▸ Exercise directions
Please output each entry exactly as it appears.
■ ■ ■ ■
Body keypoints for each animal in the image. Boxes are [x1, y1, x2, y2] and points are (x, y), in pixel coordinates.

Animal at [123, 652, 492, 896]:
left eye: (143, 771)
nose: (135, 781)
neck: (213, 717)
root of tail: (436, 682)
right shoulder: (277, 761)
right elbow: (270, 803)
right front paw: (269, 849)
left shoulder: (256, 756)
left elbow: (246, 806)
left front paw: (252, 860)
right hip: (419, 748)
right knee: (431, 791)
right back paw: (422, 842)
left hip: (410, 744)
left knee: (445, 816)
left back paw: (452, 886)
■ ■ ■ ■
▸ Output of the exercise
Body keypoints for each animal in the image. Boxes are [x1, y1, x2, y2] and points are (x, y), in pixel coordinates.

Animal at [123, 652, 492, 896]:
left eye: (143, 771)
nose: (135, 781)
neck: (213, 717)
root of tail: (436, 682)
right shoulder: (277, 761)
right elbow: (270, 803)
right front paw: (269, 849)
left shoulder: (256, 756)
left elbow: (246, 806)
left front paw: (252, 860)
right hip: (419, 748)
right knee: (431, 791)
right back paw: (422, 842)
left hip: (410, 744)
left knee: (445, 816)
left back paw: (452, 886)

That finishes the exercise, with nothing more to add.